Within the framework of the present invention, the expression low-altitude flight trajectory is understood to mean a flight trajectory allowing an aircraft to follow as closely as possible the terrain overflown, while avoiding any risk of collision with a part of the terrain. Such a trajectory is therefore situated at a predetermined minimum terrain height, for example 500 feet (around 150 meters).
More particularly, although not exclusively, the present invention applies to a tactical military transport plane which exhibits a low thrust/weight ratio and high inertia, and whose maneuvering times are relatively slow in particular with respect to those of a lighter and swifter plane, such as a fighter for example. Moreover, for such a military transport plane, it is in general desirable for said plane not to be easily detectable.
It is known that the calculation of a low-altitude flight trajectory of the aforesaid type requires very significant computational resources for onboard computers used for this purpose.
Now, the crew of an aircraft, in particular of a military transport plane of the aforesaid type, may need to employ a low-altitude flight trajectory, in a quasi-immediate manner, under certain operational flight situations, such as a descent towards the ground in case of unforeseen threat so as to benefit from a masking by the terrain or upon the appearance of IMC (“Instrument Meteorological Conditions”) conditions that are unforeseen in flight at low altitude in VMC (“Visual Meteorological Conditions”) conditions requiring automatic guidance.
Since the computational resources are of course limited on an aircraft, it is generally impossible to construct a lengthy low-altitude flight trajectory within a very short time scale, of the order of a few seconds, as is required in operational flight situations such as those mentioned above.

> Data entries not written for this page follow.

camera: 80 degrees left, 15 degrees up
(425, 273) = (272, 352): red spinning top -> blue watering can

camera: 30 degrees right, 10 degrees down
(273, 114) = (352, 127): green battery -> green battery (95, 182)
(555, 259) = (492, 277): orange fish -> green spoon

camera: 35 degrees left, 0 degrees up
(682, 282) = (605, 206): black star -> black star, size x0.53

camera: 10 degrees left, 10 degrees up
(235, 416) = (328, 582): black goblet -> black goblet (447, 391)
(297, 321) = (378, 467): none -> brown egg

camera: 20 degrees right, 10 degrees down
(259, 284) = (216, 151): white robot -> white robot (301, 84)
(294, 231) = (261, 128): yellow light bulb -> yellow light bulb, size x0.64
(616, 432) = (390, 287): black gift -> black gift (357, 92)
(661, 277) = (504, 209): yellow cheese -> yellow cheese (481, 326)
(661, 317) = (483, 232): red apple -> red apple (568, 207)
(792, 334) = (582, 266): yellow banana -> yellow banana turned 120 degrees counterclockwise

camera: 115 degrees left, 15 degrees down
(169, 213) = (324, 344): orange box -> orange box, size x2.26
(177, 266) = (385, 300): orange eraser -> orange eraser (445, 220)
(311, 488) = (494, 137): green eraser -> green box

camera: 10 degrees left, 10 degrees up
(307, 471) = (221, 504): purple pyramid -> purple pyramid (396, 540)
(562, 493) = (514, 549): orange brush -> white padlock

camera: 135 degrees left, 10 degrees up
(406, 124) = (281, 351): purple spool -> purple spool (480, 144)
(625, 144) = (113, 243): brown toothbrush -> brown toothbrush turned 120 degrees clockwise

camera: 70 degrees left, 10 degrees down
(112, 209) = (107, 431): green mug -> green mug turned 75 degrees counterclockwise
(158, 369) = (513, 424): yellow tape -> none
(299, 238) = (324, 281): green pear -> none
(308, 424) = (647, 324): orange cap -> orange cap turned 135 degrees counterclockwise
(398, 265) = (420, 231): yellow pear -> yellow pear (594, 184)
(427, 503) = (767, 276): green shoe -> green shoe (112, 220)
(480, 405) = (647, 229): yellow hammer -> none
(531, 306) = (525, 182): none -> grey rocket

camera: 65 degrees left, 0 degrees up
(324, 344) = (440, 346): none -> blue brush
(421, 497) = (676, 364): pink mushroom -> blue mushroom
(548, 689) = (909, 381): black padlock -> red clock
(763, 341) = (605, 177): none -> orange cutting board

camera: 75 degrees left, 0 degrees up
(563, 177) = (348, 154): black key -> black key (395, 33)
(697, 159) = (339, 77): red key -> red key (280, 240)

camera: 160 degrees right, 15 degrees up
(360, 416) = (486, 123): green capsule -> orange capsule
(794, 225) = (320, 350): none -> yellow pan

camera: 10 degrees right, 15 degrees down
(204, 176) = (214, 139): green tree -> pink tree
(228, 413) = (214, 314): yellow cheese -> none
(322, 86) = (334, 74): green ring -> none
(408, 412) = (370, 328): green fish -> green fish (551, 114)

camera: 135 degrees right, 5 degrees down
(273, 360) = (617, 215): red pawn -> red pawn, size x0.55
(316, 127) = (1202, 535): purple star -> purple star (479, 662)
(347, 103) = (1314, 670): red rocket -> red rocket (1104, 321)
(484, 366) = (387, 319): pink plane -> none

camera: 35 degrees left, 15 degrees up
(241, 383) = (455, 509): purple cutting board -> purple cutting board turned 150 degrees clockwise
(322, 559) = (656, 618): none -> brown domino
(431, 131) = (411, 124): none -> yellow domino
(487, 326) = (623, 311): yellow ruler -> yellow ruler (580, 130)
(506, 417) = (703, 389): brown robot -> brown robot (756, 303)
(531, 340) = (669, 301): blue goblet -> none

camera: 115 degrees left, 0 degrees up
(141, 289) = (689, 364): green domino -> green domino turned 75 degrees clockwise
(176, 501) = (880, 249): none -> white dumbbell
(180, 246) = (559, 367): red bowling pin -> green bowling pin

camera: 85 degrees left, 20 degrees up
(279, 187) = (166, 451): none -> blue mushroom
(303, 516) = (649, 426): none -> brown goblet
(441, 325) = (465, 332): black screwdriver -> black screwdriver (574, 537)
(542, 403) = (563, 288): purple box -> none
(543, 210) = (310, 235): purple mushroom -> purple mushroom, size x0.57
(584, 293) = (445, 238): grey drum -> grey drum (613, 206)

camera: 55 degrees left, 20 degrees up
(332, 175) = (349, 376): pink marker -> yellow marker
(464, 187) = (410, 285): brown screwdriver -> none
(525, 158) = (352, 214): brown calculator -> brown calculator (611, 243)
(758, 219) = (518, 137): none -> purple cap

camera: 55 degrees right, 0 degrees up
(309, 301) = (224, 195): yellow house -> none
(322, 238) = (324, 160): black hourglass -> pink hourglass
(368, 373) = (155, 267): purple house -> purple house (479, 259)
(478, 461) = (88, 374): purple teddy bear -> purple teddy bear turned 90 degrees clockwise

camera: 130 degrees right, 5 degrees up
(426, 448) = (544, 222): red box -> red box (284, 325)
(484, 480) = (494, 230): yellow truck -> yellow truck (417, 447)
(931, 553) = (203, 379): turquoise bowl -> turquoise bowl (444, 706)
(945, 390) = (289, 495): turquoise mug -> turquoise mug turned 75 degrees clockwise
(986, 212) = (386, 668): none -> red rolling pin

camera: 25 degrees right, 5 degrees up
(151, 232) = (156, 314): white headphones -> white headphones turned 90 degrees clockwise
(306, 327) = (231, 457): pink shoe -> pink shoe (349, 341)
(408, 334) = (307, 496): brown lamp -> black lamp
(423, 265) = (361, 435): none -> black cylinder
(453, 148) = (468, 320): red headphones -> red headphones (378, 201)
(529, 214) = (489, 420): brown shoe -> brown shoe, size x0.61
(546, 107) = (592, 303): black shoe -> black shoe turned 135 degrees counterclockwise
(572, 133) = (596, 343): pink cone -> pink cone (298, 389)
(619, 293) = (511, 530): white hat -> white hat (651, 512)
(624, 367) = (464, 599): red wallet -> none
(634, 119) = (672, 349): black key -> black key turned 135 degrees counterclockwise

This drawback is made more acute in respect of tactical military transport planes such as described previously, whose high inertia makes it necessary to compute the low-altitude flight trajectories, with the aid of onboard performance models (climb performance of the aircraft in particular). Such a mode of computation using performance models considerably lengthens the computation times, in particular relative to those intended for a fighter for example, whose high thrust/weight ratio renders the impact of the climb performance less critical.